J. C. c. Commission de l’assurance-emploi du Canada

Version imprimée de la source officielle : J. C. c. Commission de l’assurance-emploi du Canada (PDF, 206 Ko)

Institution :
Décision du Tribunal de la sécurité sociale - Division d’appel
Membre :
Mark Borer
Date de l'audience :
N/D
Mode d'audience :
N/D
Entre :
J. C. et Commission de l’assurance-emploi du Canada
Décision :
La demande de permission d'en appeler est accordée
Date de la décision :
Le 26 avril 2017
Numéro de référence :
AD-17-242
Citation :
J. C. c. Commission de l’assurance-emploi du Canada, 2017 TSSDAAE 171

Motifs et décision

[1] Précédemment, un membre de la division générale avait rejeté l’appel du demandeur. Dans les délais, le demandeur a déposé une demande de permission d’en appeler de cette décision à la division d’appel.

[2] Le paragraphe 58(1) de la Loi sur le ministère de l’Emploi et du Développement social (LMEDS) prévoit que les seuls moyens d’appel sont les suivants :

  1. a) la division générale n’a pas observé un principe de justice naturelle ou a autrement excédé ou refusé d’exercer sa compétence;
  2. b) elle a rendu une décision entachée d’une erreur de droit, que l’erreur ressorte ou non à la lecture du dossier;
  3. c) elle a fondé sa décision sur une conclusion de fait erronée, tirée de façon abusive ou arbitraire ou sans tenir compte des éléments portés à sa connaissance.

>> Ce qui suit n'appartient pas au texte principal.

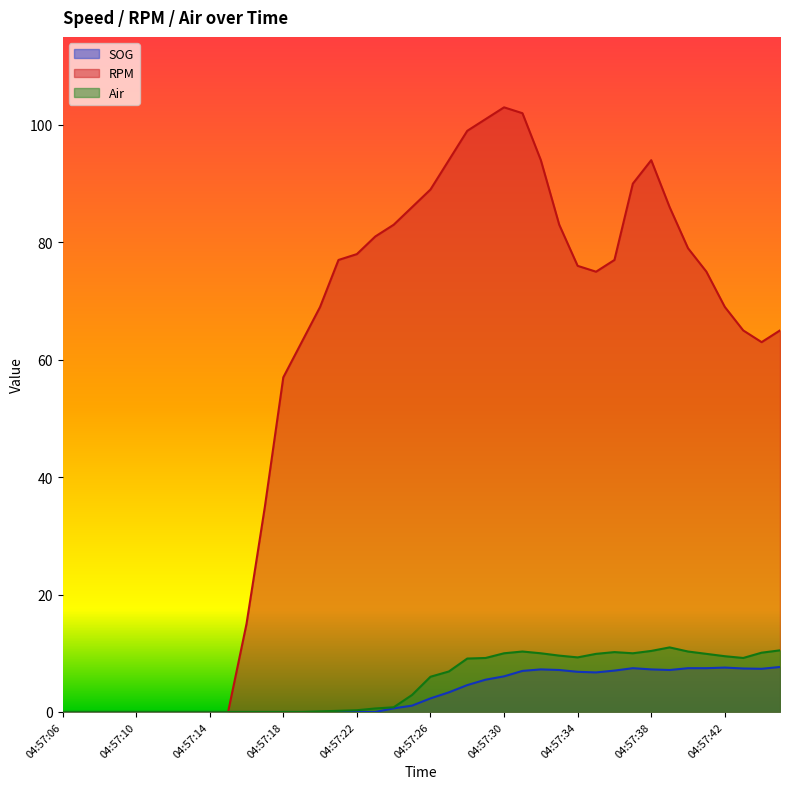

The value of RPM at 04:57:24 is 83.0. True or false?

True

[3] La LMEDS prévoit également que la demande de permission d’en appeler doit être rejetée si l’appel n’a « aucune chance raisonnable de succès ».

[4] Dans sa demande, le demandeur n’a pas soulevé de moyen d’appel conférant à l’appel une chance raisonnable de succès.

[5] Nonobstant ce point, je remarque qu’il n’y a absolument aucun élément de preuve au dossier concernant le taux de chômage applicable au demandeur, à l’exception d’une simple affirmation faite par la Commission. Par conséquent, il m’est impossible de déterminer comment le membre de la division générale (ou la Commission, avant elle) a déterminé que le demandeur n’avait pas accumulé suffisamment d’heures d’emploi assurable pour être admissible aux prestations, conformément aux dispositions de la Loi sur l’assurance-emploi et des règlements connexes.

[6] Je prends note que la question concernant la preuve a été examinée en profondeur par la Cour d’appel fédérale dans l’arrêt Canada (Procureur général) c. Jewett, 2013 CAF 243, et que les principes de l’arrêt Jewett ne semblent pas avoir été appliqués par la Commission ou par le membre de la division générale.

[7] Pour ces motifs, je conclus que l’appel a une chance raisonnable de succès et que cette demande de permission d’en appeler doit être accueillie.